Nella sostanza, però, i temi che restano sul tappeto sono molti, primo tra tutti la collocazione rispetto al conflitto tra Mosca e Kiev. Il passaggio del comunicato congiunto diramato è frutto di un compromesso, una formula generica che può accontentare tutti perché si limita a parlare di “totale sintonia” sulla politica estera, compresa “la posizione del governo italiano relativamente alla guerra in Ucraina”. Una svista dell’ufficio stampa leghista, che diffonde (e poi cancella) una versione diversa in cui si parla esplicitamente di contrarietà “a ogni ipotesi di interventi militari fuori dai confini ucraini”, finisce però per rimettere sotto i riflettori dei distinguo che, per la verità, il partito di Salvini rivendica da mesi.

L’ultimo nodo del contendere è l’offensiva dell’esercito di Zelensky a Kursk, in territorio russo. L’unione europea ha dato sostegno alla mossa di Kiev e, sebbene qualche perplessità abbia cominciato ad attraversare anche Fratelli d’Italia, ben si capisce perché la premier abbia chiesto di sbianchettare quel passaggio che, invece, era presente nella proposta di comunicato avanzata dalla Lega.

Per il resto, il comunicato finale è soprattutto una ostentazione di “unità”, di “solidità” e “compattezza” della coalizione. Il politichese un po’ grigio nasconde alla voce “diverse sensibilità” gli scontri agostani senza esclusione di colpi tra Lega e Forza Italia. La premier ha chiesto ai suoi vice di smetterla di alimentare una continua polemica che finisce per indebolire la maggioranza e li ha caldamente invitati anche a “evitare di fare promesse” sui contenuti della manovra.
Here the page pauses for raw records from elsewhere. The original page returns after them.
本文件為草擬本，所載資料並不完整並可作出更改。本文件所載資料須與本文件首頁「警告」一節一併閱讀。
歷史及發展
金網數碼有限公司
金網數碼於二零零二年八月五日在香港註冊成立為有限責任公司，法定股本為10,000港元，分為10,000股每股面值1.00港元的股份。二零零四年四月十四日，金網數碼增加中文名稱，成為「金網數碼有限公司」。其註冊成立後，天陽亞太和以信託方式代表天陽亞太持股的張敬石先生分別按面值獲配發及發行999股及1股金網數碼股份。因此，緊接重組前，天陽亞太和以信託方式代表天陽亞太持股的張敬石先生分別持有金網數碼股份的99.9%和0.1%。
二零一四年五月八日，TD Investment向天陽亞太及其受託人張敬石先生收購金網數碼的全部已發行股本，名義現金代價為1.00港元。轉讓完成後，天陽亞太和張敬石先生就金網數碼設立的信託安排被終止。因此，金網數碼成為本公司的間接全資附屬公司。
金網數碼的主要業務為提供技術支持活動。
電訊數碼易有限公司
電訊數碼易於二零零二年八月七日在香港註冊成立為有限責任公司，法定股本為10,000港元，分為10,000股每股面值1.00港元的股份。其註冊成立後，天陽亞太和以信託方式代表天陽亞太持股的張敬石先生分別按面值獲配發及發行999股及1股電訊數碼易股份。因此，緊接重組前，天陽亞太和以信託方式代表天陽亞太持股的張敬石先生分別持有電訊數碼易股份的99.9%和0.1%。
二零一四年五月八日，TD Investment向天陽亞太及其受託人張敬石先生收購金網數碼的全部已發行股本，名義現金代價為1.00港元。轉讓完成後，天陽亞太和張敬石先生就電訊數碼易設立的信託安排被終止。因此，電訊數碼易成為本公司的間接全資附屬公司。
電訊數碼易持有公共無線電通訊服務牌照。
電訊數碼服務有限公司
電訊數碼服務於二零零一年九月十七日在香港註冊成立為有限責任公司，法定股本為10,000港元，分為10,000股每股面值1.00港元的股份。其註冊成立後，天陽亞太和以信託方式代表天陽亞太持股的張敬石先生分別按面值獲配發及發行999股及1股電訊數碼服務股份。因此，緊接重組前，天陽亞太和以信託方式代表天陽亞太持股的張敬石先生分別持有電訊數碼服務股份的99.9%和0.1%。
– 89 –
Non a caso nel testo non c’è alcun accenno alle pensioni.

Ma la sostanza è che per ora la soluzione a tutti problemi è il rinvio. Lo ius scholae? Nel comunicato si ricorda che ci si baserà sul “programma votato dai cittadini” e, comunque, se Forza Italia vuole portare avanti una discussione parlamentare su questo, deve avere ben chiaro che fino al 2025 la questione non si pone nemmeno.
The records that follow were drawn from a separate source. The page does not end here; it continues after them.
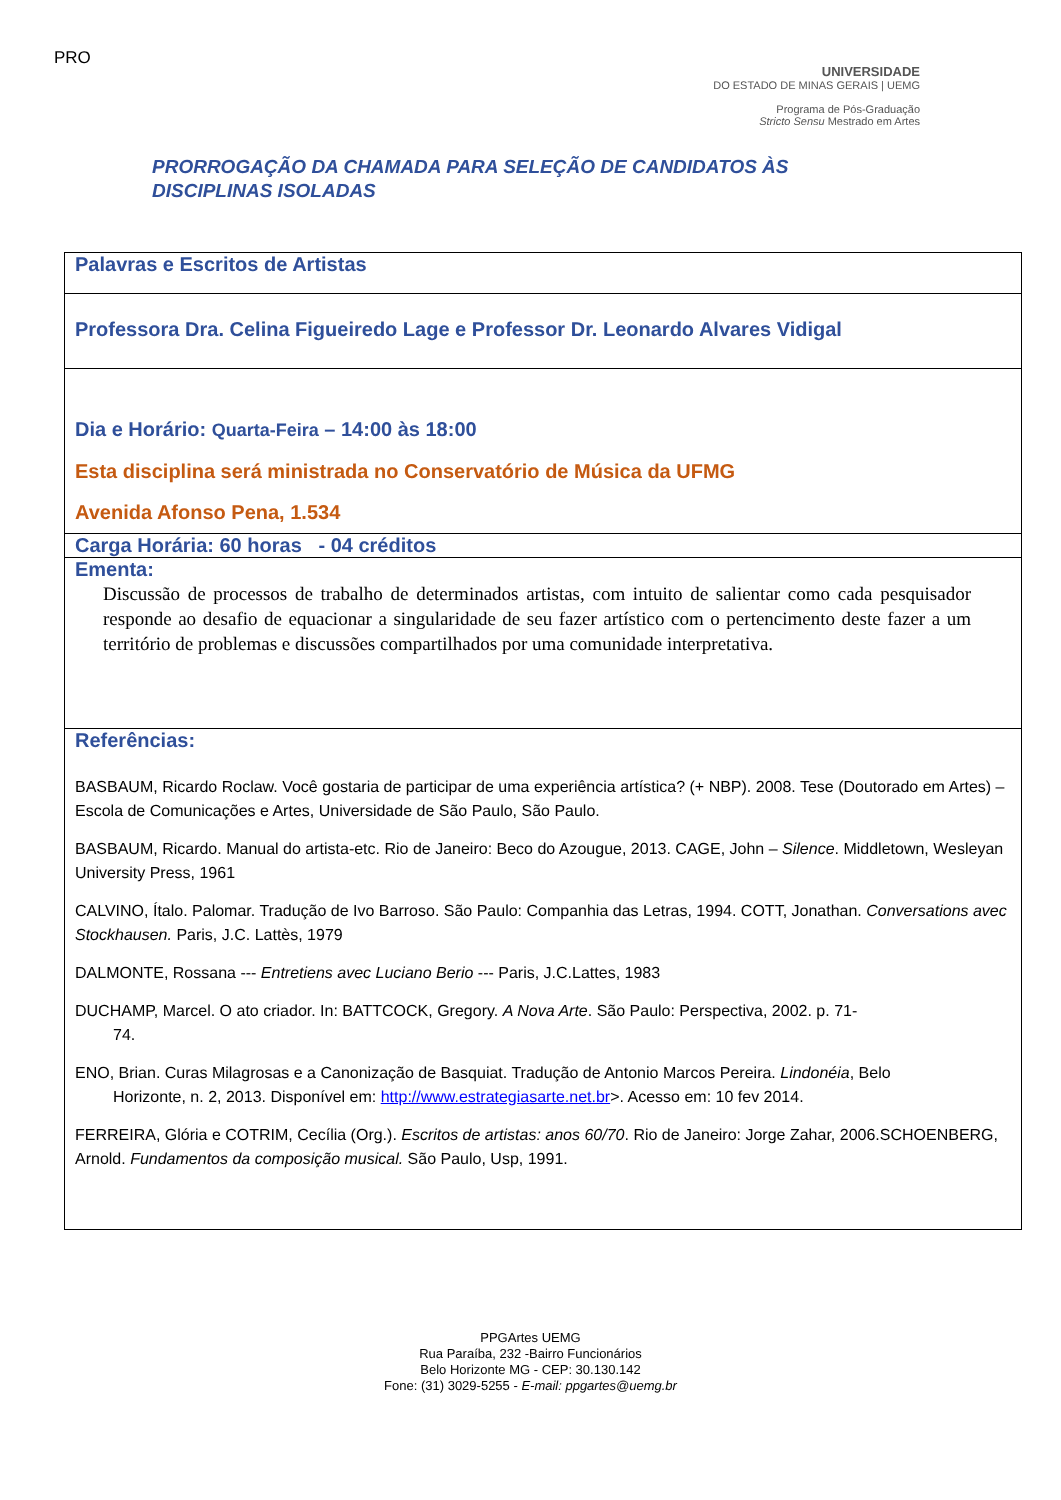PRO
UNIVERSIDADE
DO ESTADO DE MINAS GERAIS | UEMG
Programa de Pós-Graduação
Stricto Sensu Mestrado em Artes
PRORROGAÇÃO DA CHAMADA PARA SELEÇÃO DE CANDIDATOS ÀS
DISCIPLINAS ISOLADAS
| Palavras e Escritos de Artistas |
| Professora Dra. Celina Figueiredo Lage e Professor Dr. Leonardo Alvares Vidigal |
| Dia e Horário: Quarta-Feira – 14:00 às 18:00 Esta disciplina será ministrada no Conservatório de Música da UFMG Avenida Afonso Pena, 1.534 |
| Carga Horária: 60 horas - 04 créditos |
| Ementa: Discussão de processos de trabalho de determinados artistas, com intuito de salientar como cada pesquisador responde ao desafio de equacionar a singularidade de seu fazer artístico com o pertencimento deste fazer a um território de problemas e discussões compartilhados por uma comunidade interpretativa. |
| Referências: BASBAUM, Ricardo Roclaw. Você gostaria de participar de uma experiência artística? (+ NBP). 2008. Tese (Doutorado em Artes) – Escola de Comunicações e Artes, Universidade de São Paulo, São Paulo. BASBAUM, Ricardo. Manual do artista-etc. Rio de Janeiro: Beco do Azougue, 2013. CAGE, John – Silence . Middletown, Wesleyan University Press, 1961 CALVINO, Ítalo. Palomar. Tradução de Ivo Barroso. São Paulo: Companhia das Letras, 1994. COTT, Jonathan. Conversations avec Stockhausen. Paris, J.C. Lattès, 1979 DALMONTE, Rossana --- Entretiens avec Luciano Berio --- Paris, J.C.Lattes, 1983 DUCHAMP, Marcel. O ato criador. In: BATTCOCK, Gregory. A Nova Arte . São Paulo: Perspectiva, 2002. p. 71- 74. ENO, Brian. Curas Milagrosas e a Canonização de Basquiat. Tradução de Antonio Marcos Pereira. Lindonéia , Belo Horizonte, n. 2, 2013. Disponível em: http://www.estrategiasarte.net.br >. Acesso em: 10 fev 2014. FERREIRA, Glória e COTRIM, Cecília (Org.). Escritos de artistas: anos 60/70 . Rio de Janeiro: Jorge Zahar, 2006.SCHOENBERG, Arnold. Fundamentos da composição musical. São Paulo, Usp, 1991. |
PPGArtes UEMG
Rua Paraíba, 232 -Bairro Funcionários
Belo Horizonte MG - CEP: 30.130.142
Fone: (31) 3029-5255 - E-mail: ppgartes@uemg.br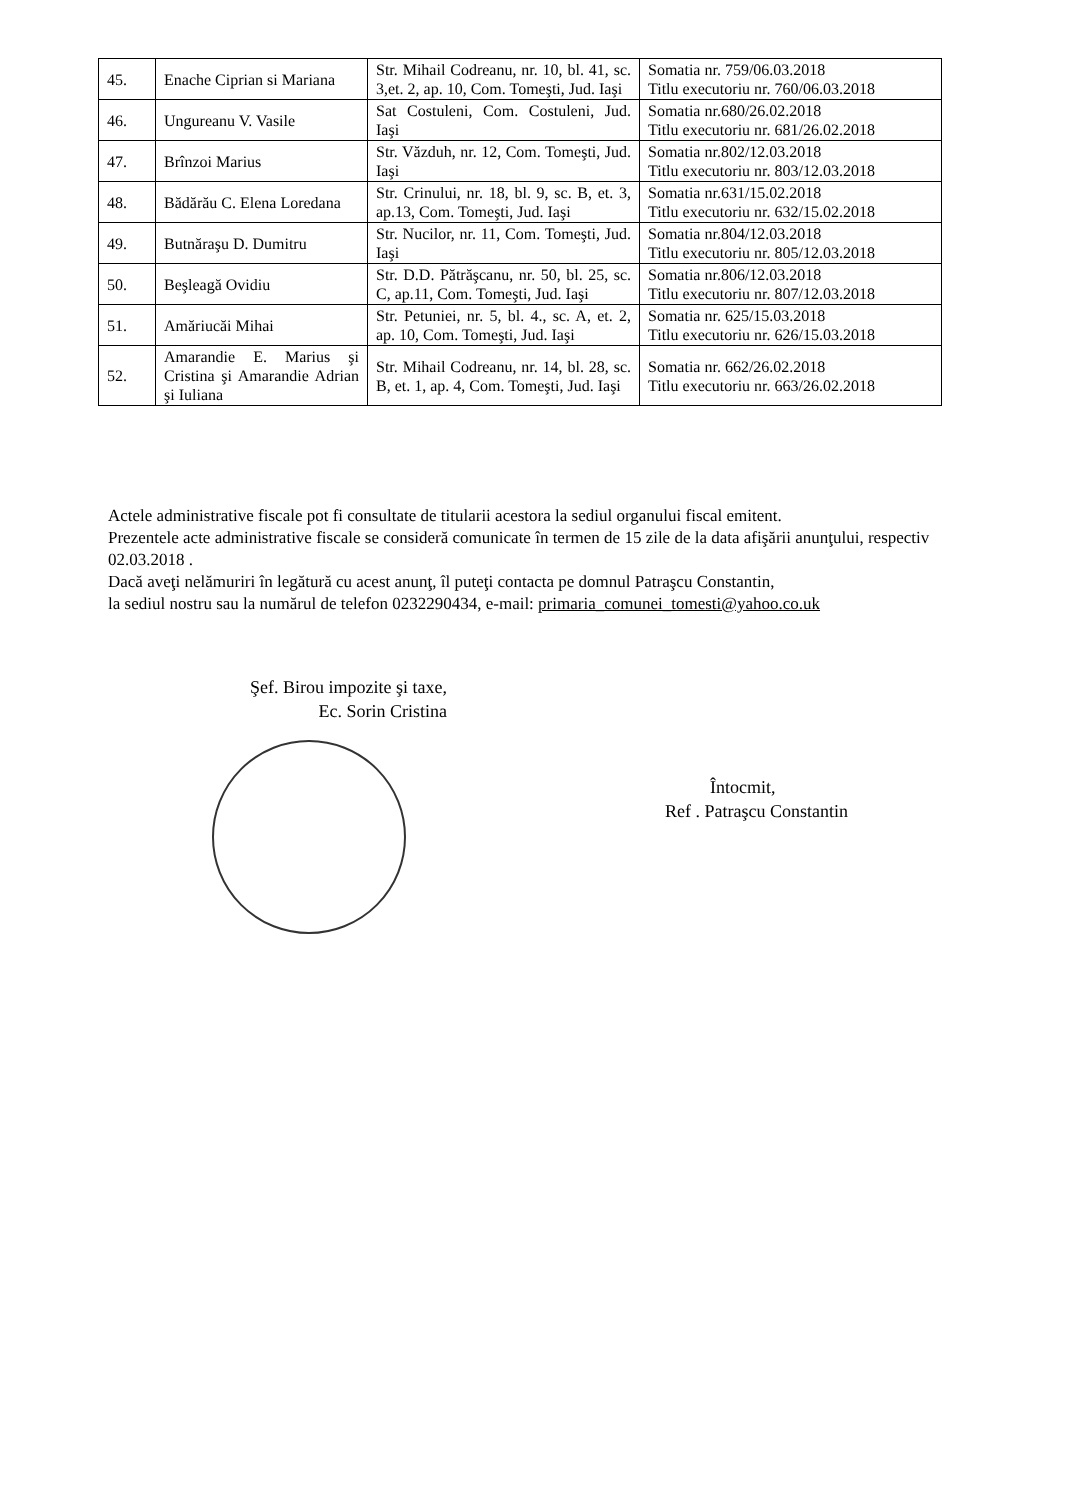| 45. | Enache Ciprian si Mariana | Str. Mihail Codreanu, nr. 10, bl. 41, sc. 3,et. 2, ap. 10, Com. Tomeşti, Jud. Iaşi | Somatia nr. 759/06.03.2018 Titlu executoriu nr. 760/06.03.2018 |
| 46. | Ungureanu V. Vasile | Sat Costuleni, Com. Costuleni, Jud. Iaşi | Somatia nr.680/26.02.2018 Titlu executoriu nr. 681/26.02.2018 |
| 47. | Brînzoi Marius | Str. Văzduh, nr. 12, Com. Tomeşti, Jud. Iaşi | Somatia nr.802/12.03.2018 Titlu executoriu nr. 803/12.03.2018 |
| 48. | Bădărău C. Elena Loredana | Str. Crinului, nr. 18, bl. 9, sc. B, et. 3, ap.13, Com. Tomeşti, Jud. Iaşi | Somatia nr.631/15.02.2018 Titlu executoriu nr. 632/15.02.2018 |
| 49. | Butnăraşu D. Dumitru | Str. Nucilor, nr. 11, Com. Tomeşti, Jud. Iaşi | Somatia nr.804/12.03.2018 Titlu executoriu nr. 805/12.03.2018 |
| 50. | Beşleagă Ovidiu | Str. D.D. Pătrăşcanu, nr. 50, bl. 25, sc. C, ap.11, Com. Tomeşti, Jud. Iaşi | Somatia nr.806/12.03.2018 Titlu executoriu nr. 807/12.03.2018 |
| 51. | Amăriucăi Mihai | Str. Petuniei, nr. 5, bl. 4., sc. A, et. 2, ap. 10, Com. Tomeşti, Jud. Iaşi | Somatia nr. 625/15.03.2018 Titlu executoriu nr. 626/15.03.2018 |
| 52. | Amarandie E. Marius şi Cristina şi Amarandie Adrian şi Iuliana | Str. Mihail Codreanu, nr. 14, bl. 28, sc. B, et. 1, ap. 4, Com. Tomeşti, Jud. Iaşi | Somatia nr. 662/26.02.2018 Titlu executoriu nr. 663/26.02.2018 |
Actele administrative fiscale pot fi consultate de titularii acestora la sediul organului fiscal emitent.
Prezentele acte administrative fiscale se consideră comunicate în termen de 15 zile de la data afişării anunţului, respectiv 02.03.2018 .
Dacă aveţi nelămuriri în legătură cu acest anunţ, îl puteţi contacta pe domnul Patraşcu Constantin,
la sediul nostru sau la numărul de telefon 0232290434, e-mail: primaria_comunei_tomesti@yahoo.co.uk
Şef. Birou impozite şi taxe,
Ec. Sorin Cristina
Întocmit,
Ref . Patraşcu Constantin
L’autonomia? La via di mezzo tra l’avversione di Occhiuto e la fuga in avanti di Zaia – che chiede di aprire subito le trattative sulle materie non Lep – prevede che si “segua la legge”. Che, tra le richieste e le valutazioni che devono essere fatte anche da alcuni ministeri compreso quello guidato da Antonio Tajani, non sarà realtà prima di mesi.

E di fatto si è deciso un rinvio anche su altri due temi centrali del vertice: la Rai e il candidato del centrodestra alla Regione Liguria. Fonti azzurre assicurano che “è in corso una interlocuzione con alcune forze di opposizione” per evitare che la candidatura di Simona Agnes (in quota azzurra) come presidente di viale Mazzini venga bocciata dalla Vigilanza (servono i 2/3 dei voti). Ma i problemi sono ancor prima interni alla maggioranza. La Lega avrebbe infatti smesso di rivendicare per sé il direttore generale (figura facoltativa) ma avrebbe alzato il prezzo della compensazione. Il risultato è che le prossime capigruppo di Camera e Senato decreteranno un ulteriore slittamento della data per l’elezione dei componenti di nomina parlamentare inizialmente fissate per la seconda settimana di settembre.

Nessuna decisione nemmeno sulla Liguria. La Lega, viene spiegato, preferirebbe un candidato civico che possa essere attribuito a tutta la coalizione e non al suo partito, in modo da poter vantare un ‘credito’ quando ci sarà da decidere il candidato per il dopo Zaia in Veneto. La soluzione ipotizzata è che si facciano dei sondaggi sui nomi dei papabili, tra cui il vice sindaco di Genova, Pietro Piciocchi, e la parlamentare Ilaria Cavo, per testarne il gradimento.